A field of engineering that generally deals with the study and application of electricity, electronics, and electromagnetism. This field first became an identifiable occupation in the latter half of the 19th century after commercialization of the electric telegraph, the telephone, and electric power distribution and use. It now covers a wide range of subfields including electronics, digital computers, power engineering, telecommunications, control systems, RF engineering, and signal processing.
Power Engineering - Subfield of electrical engineering that deals with the generation, transmission, distribution and utilization of electric power as well as the electrical devices connected to such systems including generators, motors and transformers.
Computer Engineering - Discipline that integrates several fields of electrical engineering and computer science required to develop computer hardware and software. Computer engineers usually have training in electronic engineering or electrical engineering, software design, and hardware-software integration instead of only software engineering or electronic engineering.
Control Engineering - Discipline that applies control theory to design systems with desired behaviors. The practice uses sensors to measure the output performance of the device being controlled and those measurements can be used to give feedback to the input actuators that can make corrections toward desired performance.

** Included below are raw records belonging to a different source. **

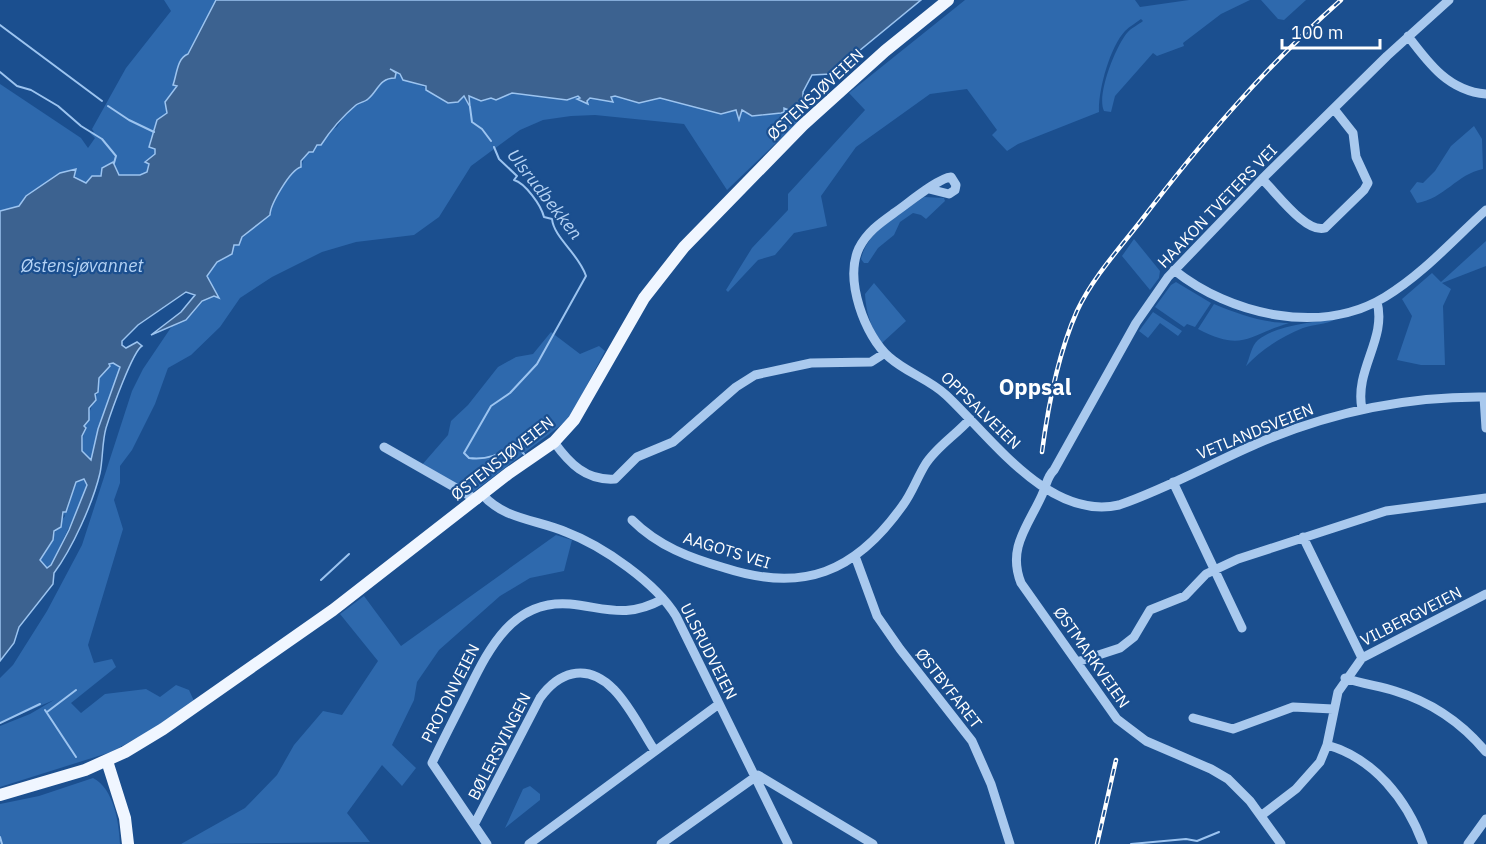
<svg xmlns="http://www.w3.org/2000/svg" width="1486" height="844" font-family="'IBM Plex Sans',sans-serif">
<style>
.green{fill:#2e69ad}
.water{fill:#3c6290;stroke:#9cc4f0;stroke-width:1.5;fill-rule:evenodd}
.lines{fill:none;stroke-linecap:round;stroke-linejoin:round}
.stream{stroke:#9cc4f0;stroke-width:2}
.minor{stroke:#a9c9ee;stroke-width:9}
.major{stroke:#f0f6ff;stroke-width:12}
.rail-casing{stroke:#fff;stroke-width:4.5}
.rail{stroke:#1b4f8f;stroke-width:2;stroke-dasharray:7;stroke-linecap:butt}
.labels{text-anchor:middle;dominant-baseline:central;stroke-width:4.5;stroke-linejoin:round;paint-order:stroke}
.street-label{font-size:16px;fill:#fff;stroke:#1b4f8f}
.water-label{font-size:18px;font-style:italic;fill:#b5d3f5;stroke:#1b4f8f}
.district-label{font-size:22px;font-weight:bold;fill:#fff;stroke:#1b4f8f}
</style>
<rect width="100%" height="100%" fill="#1b4f8f"/>
<path class="green" d="M164 0H216L188 54C177 58 177 74 173 85L177 86 165 102 167 112 150 140V145L155 149V154L146 163 149 164 147 172 140 175H119L113 162 104 167 101 176H92L86 183 68 172H63L25 196 19 206 0 211V84L81 138 88 148 95 138 90 133 94 132 92 129 126 68 171 11Z
M965 0H1135L1140 7 1189 0H1250L1221 14 1183 43 1184 46 1157 56 1153 53 1115 96 1111 112 1104 111C1096 95 1116 46 1127 33 1131 28 1138 25 1143 21L1141 19C1136 23 1130 26 1125 31 1110 47 1098 90 1099 112L1018 144 1007 151 992 135 997 130 967 89 930 94 856 147 821 196 827 226 794 233 775 255 758 260 728 292 726 290 752 248 788 210V194L865 110 849 93Z
M1261 0H1306L1284 20 1278 19Z
M390 69C396 71 403 79 409 81 424 86 437 94 453 102L464 95 469 106V96L481 101 512 93 573 98 578 95 579 99 586 101 597 97 613 101 611 97 615 96 638 103 660 98 721 114 736 110 739 119 742 110 763 116 786 108 801 119 727 190 684 124 595 115 571 116 543 120 520 130 471 166 439 217 414 235 356 242 322 252 272 277 240 298 220 327 191 355 168 368 155 404 132 450 120 466V483L114 500 123 529 88 645 94 663 112 659 116 667 71 703 81 713 105 694 146 689 160 697 176 685 189 690 194 701 165 723 111 752 0 787V726L30 714 54 700 0 723V678L13 665 47 611 82 545 132 391 143 369 172 326 189 317 204 300 214 296 219 298 207 276 217 262 232 254 234 245 268 216 279 191 297 168 301 167 305 156 329 131 337 127 347 112 358 102 369 99 385 79 393 77Z
M1474 126 1482 139 1483 169C1457 174 1444 199 1417 203L1410 191 1417 182 1423 183 1435 171 1451 146Z
M924 197 944 198 945 201 926 219 921 215 913 213 900 222 894 235 878 248 868 263H864L861 259C868 229 901 213 924 197Z
M1134 239 1160 271 1159 278 1150 290 1122 256Z
M1486 241V266L1442 283 1451 289 1443 306 1445 365H1421L1397 360 1412 316 1402 299 1432 273 1441 282Z
M1176 282 1211 303 1195 327 1187 324 1184 327 1155 307 1171 285Z
M874 283 906 321 882 343C871 328 866 313 865 294Z
M1214 304C1238 314 1263 323 1289 323 1246 336 1243 352 1198 329Z
M1153 312 1182 331 1178 336 1160 323 1148 338 1139 331Z
M1336 319C1325 325 1314 324 1303 328 1281 337 1262 349 1246 366 1250 358 1251 346 1258 340 1276 325 1314 322 1336 319Z
M551 332 580 354 599 346 605 351 569 419 472 493 421 466 448 435 451 421 468 405 498 367 516 357 533 354Z
M113 363 120 367 102 418 91 460 82 451 84 426 99 388V378L109 364Z
M84 479 87 483 80 504 51 565 47 568 39 560C52 548 54 528 65 516L63 512 68 509 76 482Z
M556 535 572 540 564 571 530 578 500 596 439 650 417 682 414 700 392 745 416 768 402 786 382 765 347 813 370 842 181 844 245 808 277 775 294 745 323 711 342 715 378 661 340 614 364 596 401 646Z
M93 778C114 789 119 822 120 844H0V804L39 796Z
M530 786 540 794V800L505 828 523 789Z"/>
<path class="water" d="M216 0H921L831 74 812 75 803 92V103L794 112 784 108V112L781 113 752 116 742 110 739 120 736 110 721 114 660 98 639 103 615 96 611 97 613 102 590 98 587 101 588 104 577 99 580 98 578 96 567 100 512 93 496 100 491 98 481 101 469 96 470 107 464 96 458 102 448 103 426 90V86L403 80 400 74 390 69 396 73 395 78C379 78 378 91 368 99 365 102 358 103 356 105 343 116 330 131 321 145H317L313 152H309L301 161V167C290 170 270 205 270 215L242 237 239 245H234L232 254 217 262 207 276 219 298 214 296 202 301 186 320 151 335 181 312 195 295 186 292 138 325 122 341V345L126 348 137 342 142 346C133 351 112 409 106 428 102 442 103 459 100 473 93 503 72 549 54 573L53 584 19 627 14 643 0 661V211L19 206 26 196 60 173 76 169 74 177 86 183 92 176H101L102 168 113 162 119 175H140L147 172 149 164 145 162 155 154V149L149 147 157 120 167 113 165 102 177 86 173 85C177 74 177 58 188 54ZM113 363 120 367 98 429 91 460 82 451V436L86 428 84 426 89 420V408L96 400 95 394 98 392 99 378 110 366 109 364ZM84 479 87 485 69 530 51 565 47 568 40 560 53 540 54 531 61 527 63 512H66L76 482Z"/>
<g class="lines">
<path class="stream" d="M0 25 102 101
M0 72 17 86 31 90 58 106 81 126 102 139 116 156 114 163
M108 106 129 120 154 132
M470 107 472 122 482 129 491 141
M494 147 499 159 517 176 514 180C525 183 541 205 544 217L552 219C554 238 579 254 586 276L537 364 510 393 491 406 464 453 469 458C484 460 497 456 509 448
M516 446 524 454
M321 580 349 554
M45 710 76 757
M47 712 76 690
M0 723 40 704
M0 837 2 844
M1131 844 1186 839 1197 841 1219 832"/>
<path class="minor" d="M1408 36C1429 64 1449 91 1486 94
M1262 179C1276 192 1306 234 1325 228L1364 190 1368 183 1356 157 1353 133 1334 109
M929 189 949 194 955 190 956 185 951 177C938 178 906 205 894 213 880 223 867 232 859 248 844 280 865 336 889 357 907 373 929 379 946 395 991 437 1049 521 1119 505 1166 489 1210 464 1256 444 1328 413 1407 396 1486 397
M1174 270C1230 315 1321 336 1385 297 1423 274 1454 239 1486 210
M1484 397 1486 428
M1362 409C1354 370 1387 339 1377 302
M554 442C569 463 586 481 615 479L637 457 673 442 736 387 755 375 811 363 871 362 885 353
M384 447 477 500
M1173 482 1242 628
M483 495C503 519 538 520 566 532 603 546 656 583 676 616L788 844
M632 520C658 546 690 558 725 568 803 593 855 573 903 505 912 493 917 478 925 465 936 447 956 435 970 419
M1303 537 1362 658
M855 556 877 616 900 649 972 741 991 784 1010 844
M1077 662 1120 648 1134 637 1150 610 1185 596 1206 574 1238 559 1386 511 1486 498
M1345 678C1362 684 1379 686 1395 691 1431 702 1462 723 1486 752
M1193 718 1233 729 1293 707 1333 709
M1327 745C1374 758 1407 800 1423 844
M1262 815 1296 789 1320 762 1327 745 1338 692 1362 658 1486 594
M474 825 540 698C548 687 558 677 572 674 613 665 636 723 655 751
M487 844 432 763C443 740 454 719 465 697 487 653 510 599 570 604 607 608 626 619 663 599
M529 844 719 704
M661 844 758 775 873 844
M1281 844 1250 801 1228 779 1211 769 1146 741 1117 719 1021 583C1007 548 1028 526 1042 495 1047 485 1046 478 1054 470L1136 323 1168 277 1262 179 1387 56 1449 0
M1468 844 1486 819"/>
<path class="major" d="M107 761 125 818 128 844
M0 795 85 770 125 752 163 729 333 610 509 473 554 442 574 420 644 298 684 247 803 125 885 51 948 0"/>
<defs>
<path id="rail" d="M1042 452C1048 406 1058 354 1077 311 1092 279 1118 250 1140 222 1201 142 1265 67 1341 0
M1097 844 1116 760"/>
</defs>
<use href="#rail" class="rail-casing"/>
<use href="#rail" class="rail"/>
</g>
<g class="labels">
<g class="street-label">
<text transform="translate(815 94) rotate(-43)">ØSTENSJØVEIEN</text>
<text transform="translate(1217 206) rotate(-46)">HAAKON TVETERS VEI</text>
<text transform="translate(981 410) rotate(44)">OPPSALVEIEN</text>
<text transform="translate(1255 431) rotate(-22)">VETLANDSVEIEN</text>
<text transform="translate(502 458) rotate(-38)">ØSTENSJØVEIEN</text>
<text transform="translate(727 550) rotate(17)">AAGOTS VEI</text>
<text transform="translate(1411 616) rotate(-27)">VILBERGVEIEN</text>
<text transform="translate(709 651) rotate(63)">ULSRUDVEIEN</text>
<text transform="translate(1092 657) rotate(55)">ØSTMARKVEIEN</text>
<text transform="translate(949 688) rotate(52)">ØSTBYFARET</text>
<text transform="translate(450 693) rotate(-63)">PROTONVEIEN</text>
<text transform="translate(499 746) rotate(-63)">BØLERSVINGEN</text>
</g>
<g class="water-label">
<text transform="translate(545 194) rotate(52)">Ulsrudbekken</text>
<text x="82" y="265">Østensjøvannet</text>
</g>
<g class="district-label">
<text x="1035" y="386">Oppsal</text>
</g>
</g>
<path d="M1282 39v9h98v-9" fill="none" stroke="#ffffff" stroke-width="3"/>
<text x="1291" y="39" font-size="18" fill="#ffffff" stroke="#1b4f8f" stroke-width="4.5" paint-order="stroke">100 m</text>
</svg>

Electronic Engineering - An engineering discipline where non-linear and active electrical components such as electron tubes, and semiconductor devices, especially transistors, diodes and integrated circuits, are utilized to design electronic circuits, devices and systems, typically also including passive electrical components and based on printed circuit boards.
Microelectronics Engineering - Subfield of electronics. As the name suggests, microelectronics relates to the study and manufacture (or microfabrication) of very small electronic designs and components. Usually, but not always, this means micrometre-scale or smaller. These devices are typically made from semiconductor materials. Many components of normal electronic design are available in a microelectronic equivalent. These include transistors, capacitors, inductors, resistors, diodes and (naturally) insulators and conductors can all be found in microelectronic devices.

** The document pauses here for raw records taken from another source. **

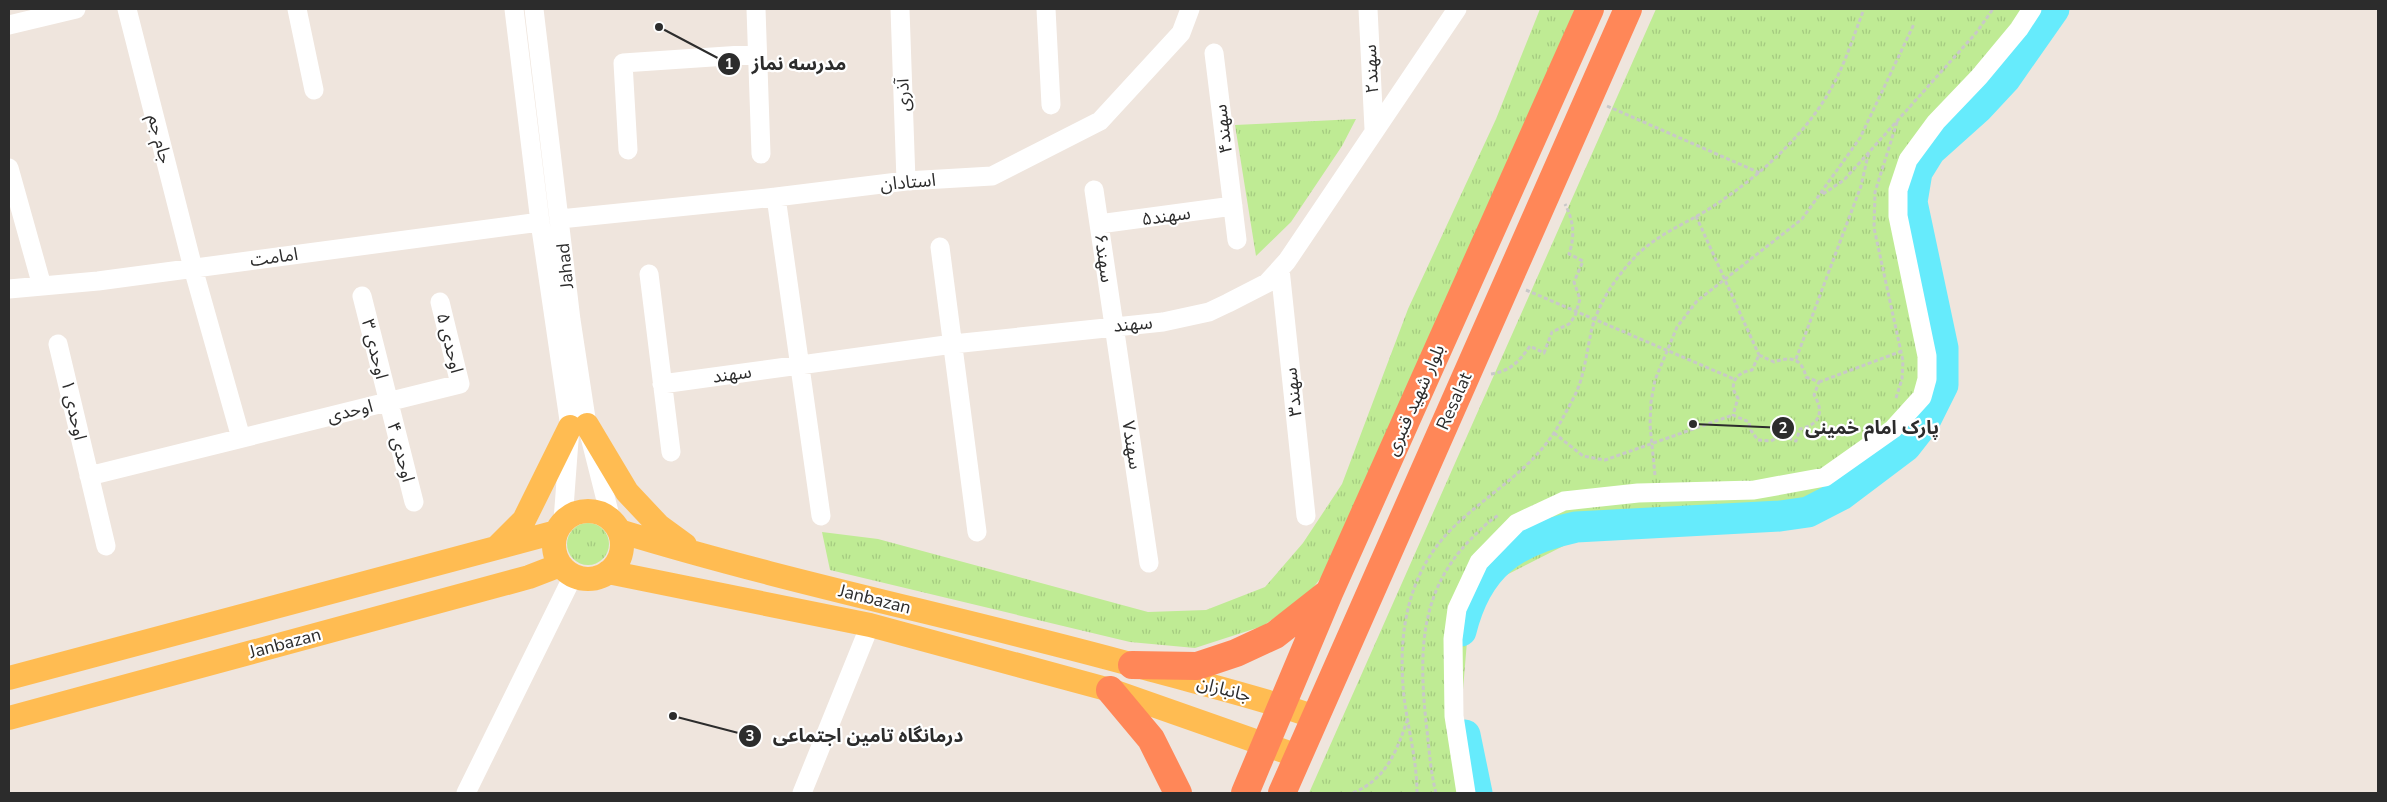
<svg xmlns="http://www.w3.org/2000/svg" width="2387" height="802" font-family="'Nunito Sans','Noto Sans Arabic',sans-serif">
<defs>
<pattern id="grass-tufts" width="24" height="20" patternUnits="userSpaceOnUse" patternTransform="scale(1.25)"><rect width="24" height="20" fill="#bfeb94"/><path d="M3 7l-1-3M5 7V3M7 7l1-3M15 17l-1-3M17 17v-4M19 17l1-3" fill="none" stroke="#a4ca80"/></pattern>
</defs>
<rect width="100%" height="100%" fill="#efe5dd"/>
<!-- grass -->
<path fill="url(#grass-tufts)" d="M 1540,9 L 1576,9 L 1327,570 L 1309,593 L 1263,626 L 1195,648 L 1130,642 L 830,570 L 822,532 L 878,539 L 1148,612 L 1206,610 L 1265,587 L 1303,543 L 1342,484 L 1408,309 L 1496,119 Z
M 1656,9 L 2050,9 L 1988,104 L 1915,171 L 1932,300 L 1941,398 L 1885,449 L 1808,503 L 1665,513 L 1591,532 L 1471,593 L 1459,738 L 1469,793 L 1309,793 Z
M 1356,119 L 1342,146 L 1291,222 L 1256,256 L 1235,125 Z
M567 544a21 21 0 1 1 42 0a21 21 0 1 1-42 0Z"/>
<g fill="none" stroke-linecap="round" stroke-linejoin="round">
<!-- river -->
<path stroke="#66ebfc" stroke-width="31" d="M 1461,631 C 1477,566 1512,541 1576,527 L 1780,516 L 1808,512 L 1841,495 L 1906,446 L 1924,423 L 1943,385 L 1943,348 L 1912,202 L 1917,172 L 1930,151 L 1978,108 L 2005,79 L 2054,9
M 1465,735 L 1477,793"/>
<!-- path -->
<path stroke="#c8c8c8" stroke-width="3" stroke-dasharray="4 2.5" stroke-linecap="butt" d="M 1607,106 L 1760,173
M 1823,194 L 1844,180 L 1976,33 L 1993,9
M 1696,216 L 1759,355
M 1526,290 L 1734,379
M 1759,355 L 1774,362 C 1790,356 1802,358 1806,377 L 1819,382 L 1814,395 C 1825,412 1819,425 1800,429 L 1796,441 L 1781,435 L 1771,441 L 1758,440 L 1750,429 L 1749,422 L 1733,415 L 1738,398 C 1727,384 1737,372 1752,370 Z
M 1796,359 L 1861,186 L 1869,151
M 1491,374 C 1510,371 1519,362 1530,346 L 1544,353 L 1552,332 L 1569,324 L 1575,316 L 1580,299 L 1574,282 L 1583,261 L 1569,254 C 1575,236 1574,222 1565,204
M 1819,382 L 1902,351
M 1896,398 L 1902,379 L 1903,361 L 1874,228 L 1875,192 L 1898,119
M 1554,433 L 1583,456 L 1605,460 L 1733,415
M 1655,475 L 1650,425 L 1651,402 L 1655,380 L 1677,327 L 1697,301 L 1802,219 L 1860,138 L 1914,24
M 1353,793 C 1386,779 1396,753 1407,721
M 1417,793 C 1417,761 1408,729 1404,697 C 1397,631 1408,567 1460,521 C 1495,489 1536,466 1560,423 C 1565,414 1571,403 1576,393 C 1585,373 1587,349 1592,328 C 1600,300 1618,274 1638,254 C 1661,232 1690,222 1715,205 C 1759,176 1801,139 1828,94 C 1844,68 1853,37 1864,9
M 1436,793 C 1430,770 1429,746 1426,722 C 1419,654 1419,592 1470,540 C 1479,531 1488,521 1499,515"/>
<!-- minor -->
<path stroke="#fff" stroke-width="19" d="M 127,9 L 193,268 L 241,438
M 297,9 L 314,90
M 514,9 L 540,222 L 570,427 L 563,521
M 534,9 L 571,320 L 587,425 L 611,520
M 756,9 L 761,154
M 900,9 L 906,181
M 1046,9 L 1051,105
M 1368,9 L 1374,129
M 9,25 L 76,9
M 1214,53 L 1237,240
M 628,150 L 623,63 L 757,54
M 9,168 L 42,286
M 1094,190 L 1149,563
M 776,197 L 821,516
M 560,219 L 776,197 L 906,181 L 992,176 L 1100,121 L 1181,33 L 1190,9
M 1099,224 L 1233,206
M 940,247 L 977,532
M 1280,269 L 1306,516
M 649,274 L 671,452
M 9,289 L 98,281 L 540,222
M 362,296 L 414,502
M 58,344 L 106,546
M 662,384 L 953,344 L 1163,322 L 1209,312 L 1228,303 L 1267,283 L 1287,261 L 1457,9
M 89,476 L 460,384 L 440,302
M 466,793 L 573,576
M 802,793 L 870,625
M 1466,793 L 1454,716 L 1453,639 L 1457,609 L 1479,562 L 1517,523 L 1564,501 L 1638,493 L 1754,490 L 1825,477 L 1893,429 L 1922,397 L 1927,379 L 1927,356 L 1898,216 L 1898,190 L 1908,160 L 1936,122 L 1979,77 L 2019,29 L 2032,9"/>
<!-- major -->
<path stroke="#ffbc52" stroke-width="24" d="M 587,425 L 627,492 L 659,526 L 685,545
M554 545a34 34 0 1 1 68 0a34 34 0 1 1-68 0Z
M 619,531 C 789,583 963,618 1134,665 C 1194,682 1256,696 1315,717
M 498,546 L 524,520 L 570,427
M 608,572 L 870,625 L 1110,690 L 1298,756
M 9,678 L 556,532
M 9,718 L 529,577 L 560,565"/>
<!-- highway -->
<path stroke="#ff8758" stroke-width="28" d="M 1132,665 L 1197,666 L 1236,653 L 1275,635 L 1327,594
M 1110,690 L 1151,739 L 1178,793
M 1245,793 L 1329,593 L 1590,9
M 1282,793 L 1628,9"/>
</g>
<g text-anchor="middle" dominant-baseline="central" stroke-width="4.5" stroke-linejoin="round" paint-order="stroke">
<!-- street labels -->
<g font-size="18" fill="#2c2c2c" stroke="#fff">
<text transform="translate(1371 69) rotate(-93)">سهند۲</text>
<text transform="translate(903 95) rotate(-92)">آذری</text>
<text transform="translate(1223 129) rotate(-97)">سهند۴</text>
<text transform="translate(160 139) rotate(76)">جام جم</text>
<text transform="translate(908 182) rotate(-5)">استادان</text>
<text transform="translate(1166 216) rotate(-8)">سهند۵</text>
<text transform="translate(274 257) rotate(-8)">امامت</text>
<text transform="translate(1104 258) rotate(82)">سهند۶</text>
<text transform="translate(565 266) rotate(-96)">Jahad</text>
<text transform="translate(1133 324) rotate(-5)">سهند</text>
<text transform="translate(450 343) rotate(76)">اوحدی ۵</text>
<text transform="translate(375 349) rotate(76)">اوحدی ۳</text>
<text transform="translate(732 374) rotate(-8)">سهند</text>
<text transform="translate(1293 392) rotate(-96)">سهند۳</text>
<text transform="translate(1415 400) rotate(-66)">بلوار شهید قنبری</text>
<text transform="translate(1454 401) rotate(-66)">Resalat</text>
<text transform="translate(74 410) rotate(77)">اوحدی ۱</text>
<text transform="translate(350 411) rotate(-14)">اوحدی</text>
<text transform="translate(1132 445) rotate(81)">سهند۷</text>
<text transform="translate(401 452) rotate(75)">اوحدی ۴</text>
<text transform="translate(875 599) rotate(14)">Janbazan</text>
<text transform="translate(285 643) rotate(-15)">Janbazan</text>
<text transform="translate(1224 689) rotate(15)">جانبازان</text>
</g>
</g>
<!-- callouts -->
<path fill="none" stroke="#2c2c2c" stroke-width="2" d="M659 27L729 64M1693 424L1783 428M673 716L750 736"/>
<g fill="#2c2c2c" stroke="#fff" stroke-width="2">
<circle cx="659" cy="27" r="5"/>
<circle cx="1693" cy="424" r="5"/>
<circle cx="673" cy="716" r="5"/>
<circle cx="729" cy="64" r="12"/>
<circle cx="1783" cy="428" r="12"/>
<circle cx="750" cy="736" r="12"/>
</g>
<g font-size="15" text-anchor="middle" font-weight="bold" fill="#fff">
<text x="729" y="69">1</text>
<text x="1783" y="433">2</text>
<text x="750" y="741">3</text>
</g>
<g font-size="19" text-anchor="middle" font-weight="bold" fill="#2c2c2c" stroke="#fff" stroke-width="4.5" stroke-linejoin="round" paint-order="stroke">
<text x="799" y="70">مدرسه نماز</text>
<text x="1872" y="434">پارک امام خمینی</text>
<text x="868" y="742">درمانگاه تامین اجتماعی</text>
</g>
<!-- border -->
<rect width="2387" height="802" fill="none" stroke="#2c2c2c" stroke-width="20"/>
</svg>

Signal Processing - An area of systems engineering, electrical engineering and applied mathematics that deals with operations on or analysis of analog as well as digitized signals, representing time-varying or spatially varying physical quantities. Signals of interest can include sound, electromagnetic radiation, images, and sensor readings.
Telecommunications Engineering - Discipline that brings together electrical engineering with computer science to enhance telecommunication systems. The work ranges from basic circuit design to strategic mass developments. A telecommunication engineer is responsible for designing and overseeing the installation of telecommunications equipment and facilities, such as complex electronic switching systems, copper wire telephone facilities, and fiber optics.
Instrumentation Engineering - Instruments attached to a control system may provide signals used to operate solenoids, valves, regulators, circuit breakers, or relays. These devices control a desired output variable, and provide either remote or automated control capabilities. These are often referred to as final control elements when controlled remotely or by a control system.